• Work instruction
Duplicate the text of every item below, line for line, and leave out the pictures.

• Entries provided
──────────
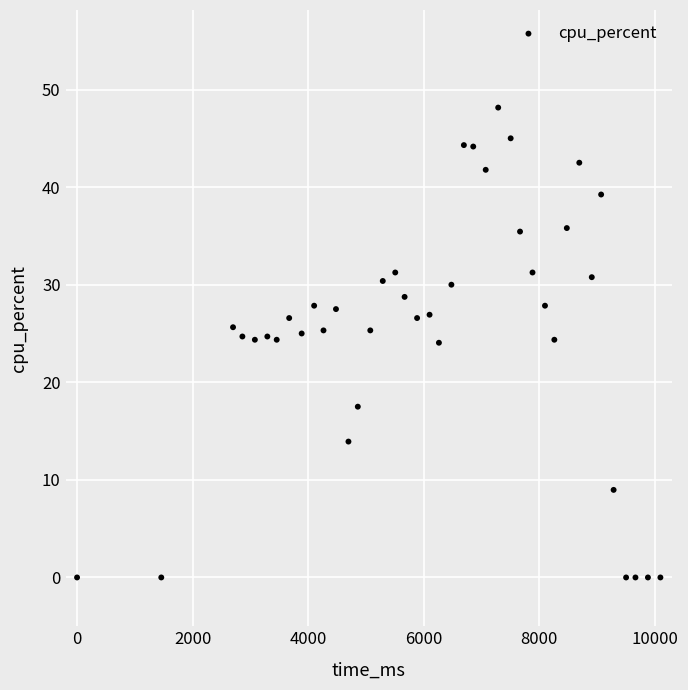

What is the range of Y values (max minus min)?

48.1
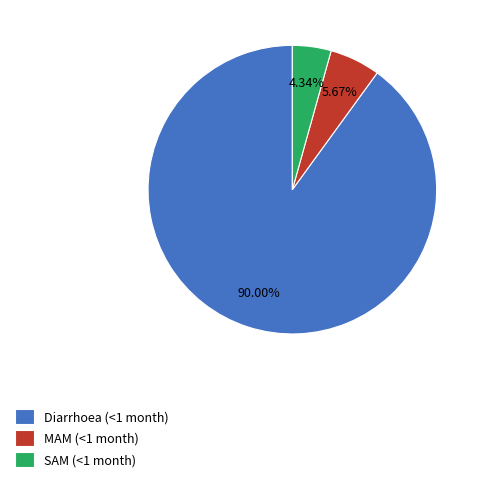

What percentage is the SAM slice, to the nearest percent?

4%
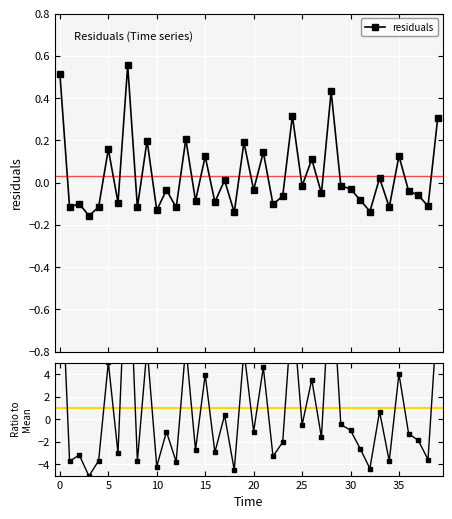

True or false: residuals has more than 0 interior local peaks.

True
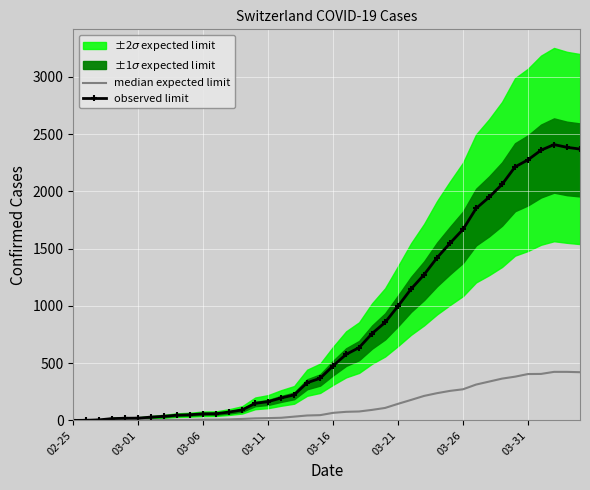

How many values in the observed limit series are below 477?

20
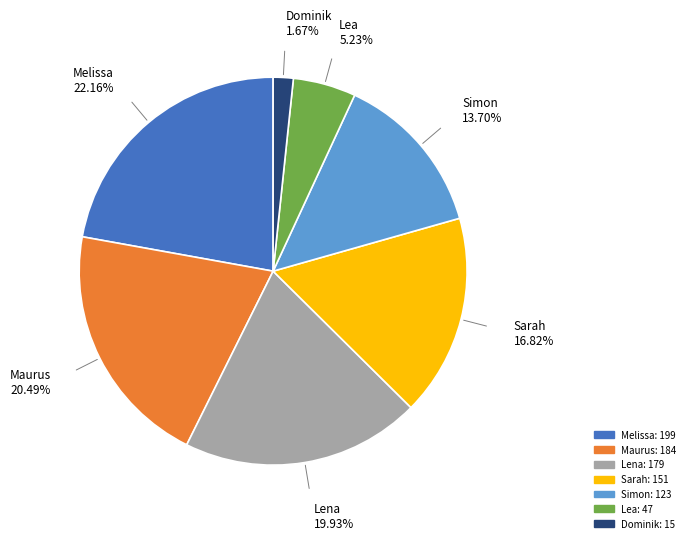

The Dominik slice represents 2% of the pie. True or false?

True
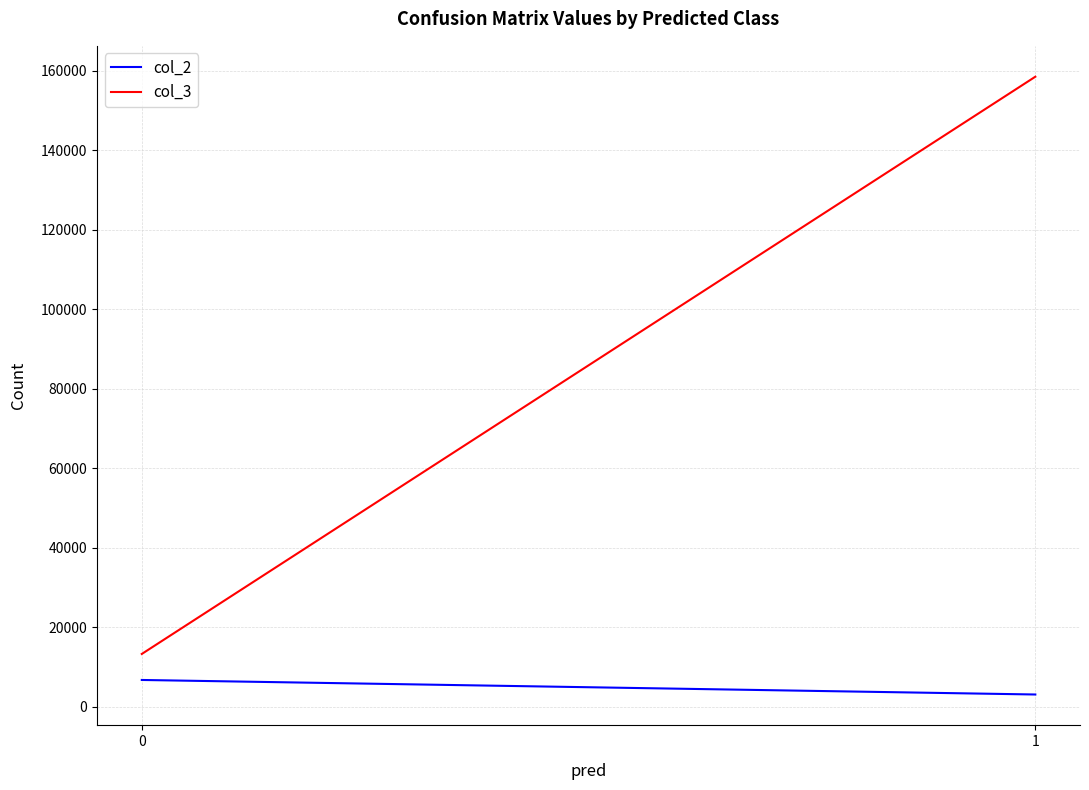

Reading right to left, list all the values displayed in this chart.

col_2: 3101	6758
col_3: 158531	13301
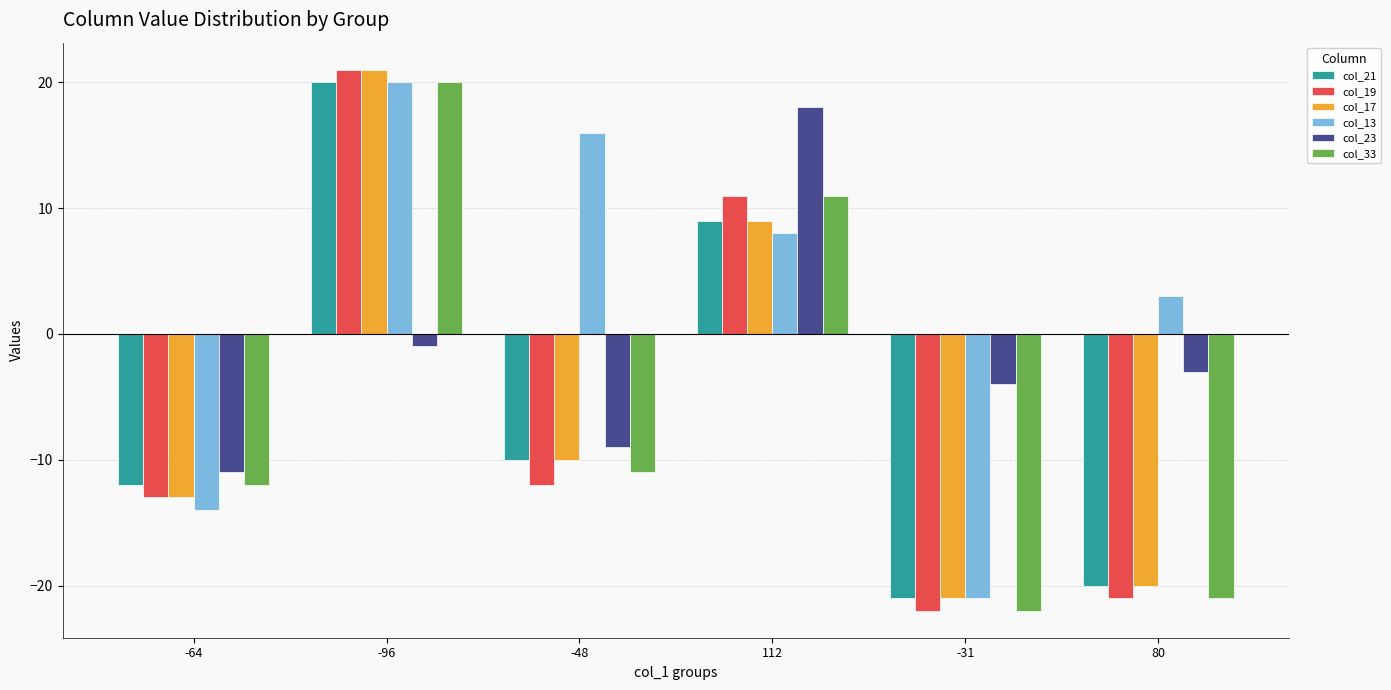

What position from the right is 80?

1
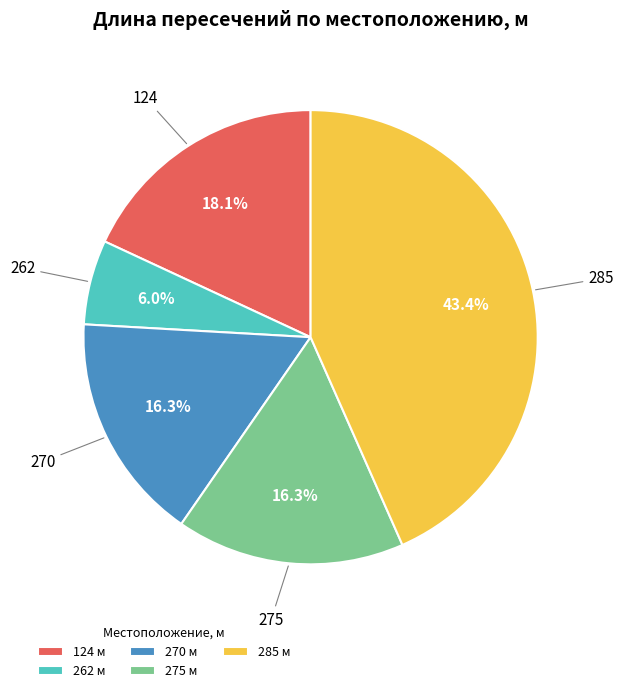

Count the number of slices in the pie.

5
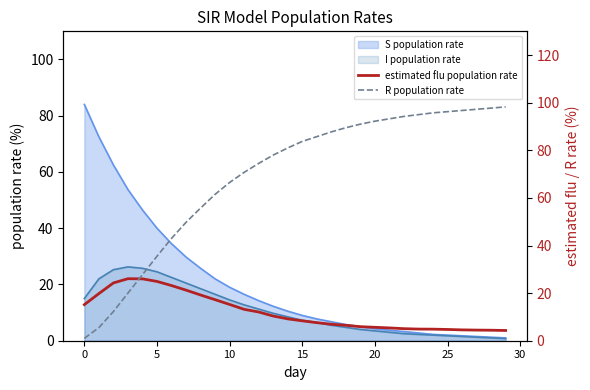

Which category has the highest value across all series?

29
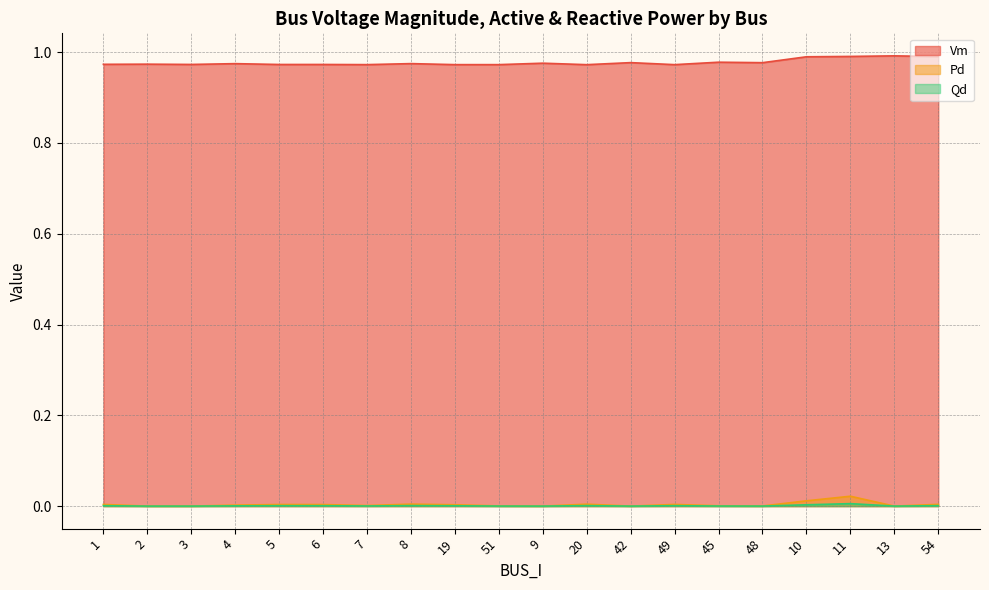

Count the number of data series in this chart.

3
──────────
• Answer section
What is the range of Y values (max minus min)?

48.1

What percentage is the SAM slice, to the nearest percent?

4%

True or false: residuals has more than 0 interior local peaks.

True

How many values in the observed limit series are below 477?

20

The Dominik slice represents 2% of the pie. True or false?

True

Reading right to left, list all the values displayed in this chart.

col_2: 3101	6758
col_3: 158531	13301

What position from the right is 80?

1

Count the number of slices in the pie.

5

Which category has the highest value across all series?

29

Count the number of data series in this chart.

3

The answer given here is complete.